The cross of being a “model nation” has always been in another sense the burden borne by most Kenyans in carrying on their backs in parade profoundly corrupt and frankly greedy “prefects”. Kenyans have more valid dreams than this. In reality the Kenya of Kenyatta/Moi/Kibaki/Kenyatta (and the rest of the usual immune suspects) is not something that could (or should) be replicated anywhere else, and it is not even a viable model for Kenya on into the 21st Century. There are too many more people without jobs or enough to eat, with many many more coming.

And let us be clear that a specific cost of being used as a “model” by outsiders: truth.  One of the main reasons Kenyan elections are so bad but so uniquely expensive is that we pretend that they are better than they are, to serve the idee fixe of the model.  We still cannot come to grips with talking openly among ourselves even about our role in the disaster of 2007, to go along with our role in mitigating the crisis in 2008-10.

See my post from August 2012: Didn’t we learn from the disaster in 2007? Kenya does not need to be anyone’s “model” anything; it does need truth in it’s election.

The Cold War is long over and the Anglo American orientation to Kenya as it evolved up into the 1970s might well be due for a serious refresh, especially with more aggressive Chinese and French mercantilism offering competing opportunities for Kenya’s rentier class and Western technology, along with global oil proceeds routed through the Gulf Monarchies greatly expanding the reach and toxicity of militarized jihadist ideology since the early days of al Qaeda activity in East Africa more than twenty years ago now.

Regardless, the United States and the United Kingdom are not going to be leading the reconciliation of Kenyans, much less any of the other outside influencers.  We can provide moral support or detract from opportunities by supporting an inadequate status quo.
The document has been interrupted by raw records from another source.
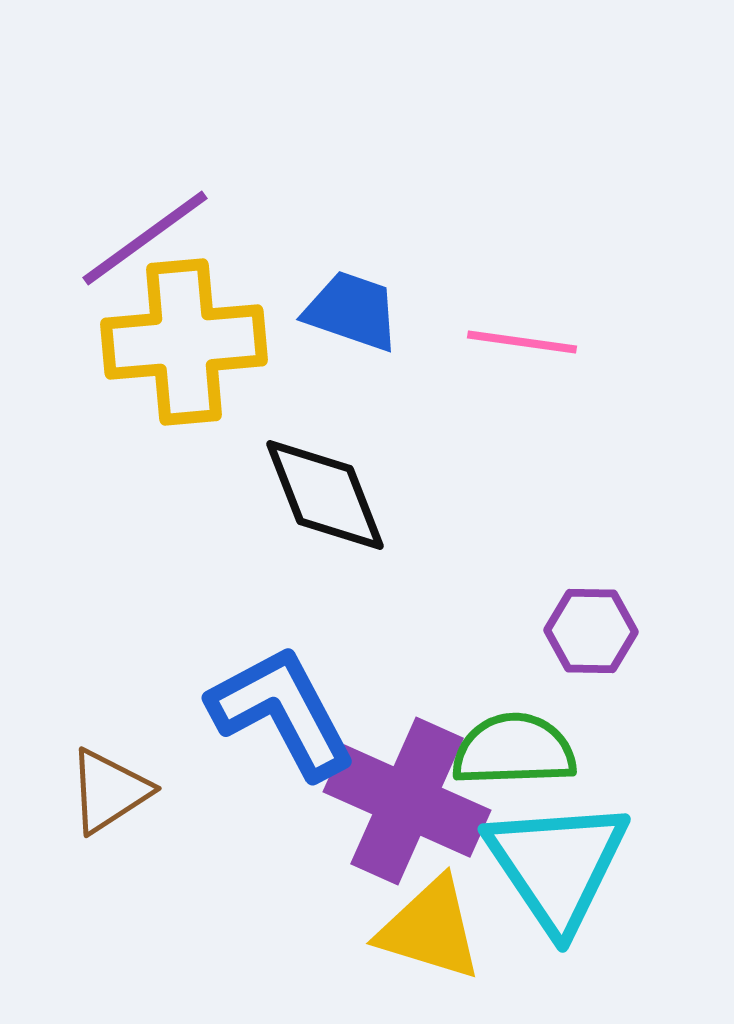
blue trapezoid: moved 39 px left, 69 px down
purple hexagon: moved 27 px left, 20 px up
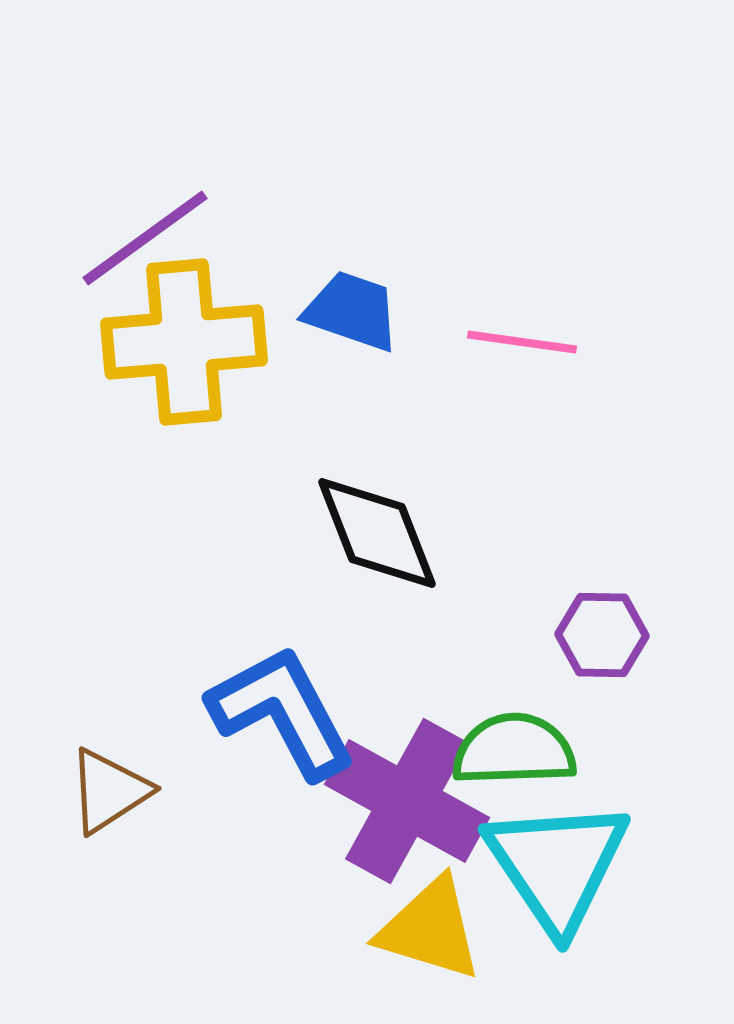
black diamond: moved 52 px right, 38 px down
purple hexagon: moved 11 px right, 4 px down
purple cross: rotated 5 degrees clockwise
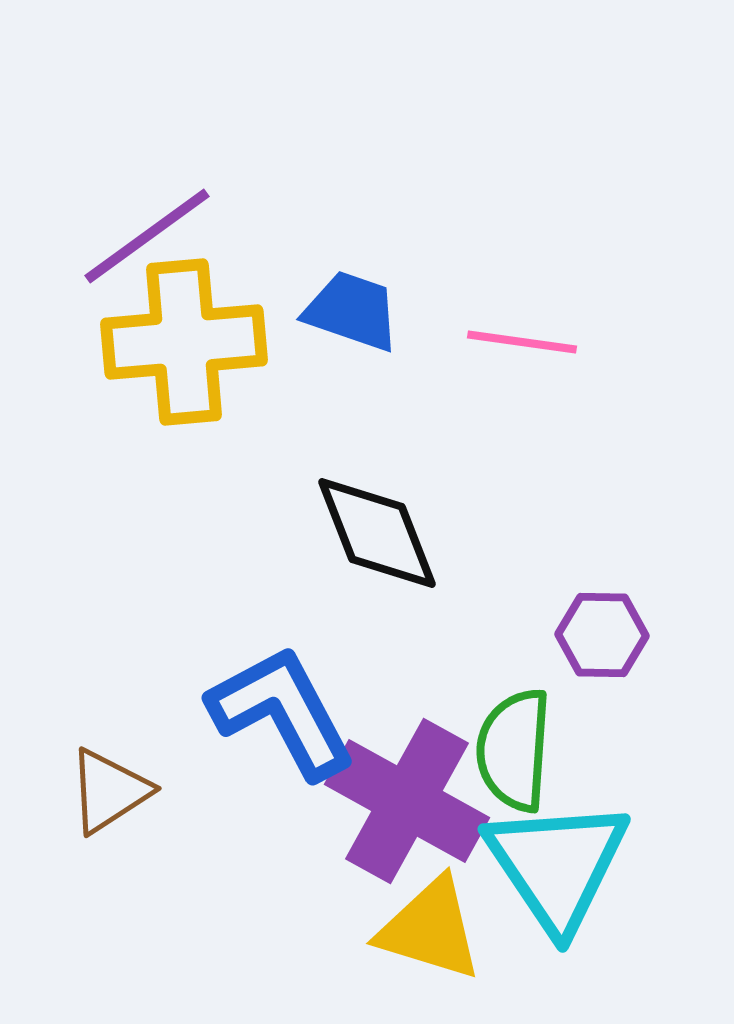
purple line: moved 2 px right, 2 px up
green semicircle: rotated 84 degrees counterclockwise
In the case of the United States we all know enough now about Donald Trump to know that America will not have anything along the lines of foreign policy in any traditional sense during his presidency.  This means overall inertia within the military in an expanding role and within the bureaucracy in other areas in a receding role.  It also means a greater latitude for non-state actors such as the aggressively “libertarian” billionaires who helped make Trump president, such as the eccentric quant fund mogul Robert Mercer who will be of note to Kenyans through his role as an investor in Cambridge Analytica of Kenyatta’s 2013 and 2017 campaigns.

Trump has explained that it is not necessary to fill many of the policy and other positions in the State Department because he himself “is the one that matters” for policy.  Presumably in the case of a crisis in Kenya cataclysmic enough to require decisions on his part regarding U.S. policy, Trump would be inclined to rely on the Pentagon.  Otherwise perhaps he would also reach out to friends who have business interests as he referred to in his lunch with African leaders alongside the UN General Assembly.

Trump and his cronies aside, if Kenyans are able to find ways to reconcile and seek specific support from the United States, they will find many Americans including even within Congress who will wish to be of assistance for the reasons that we otherwise wish to help with the needs of Kenyans for food and medicine, for instance.

In first instance , however, Kenyans are in the same boat as everyone else and have to decide how they value reconciliation and love frankly, versus greed, power, hate, heirarchy and other alternative priorities.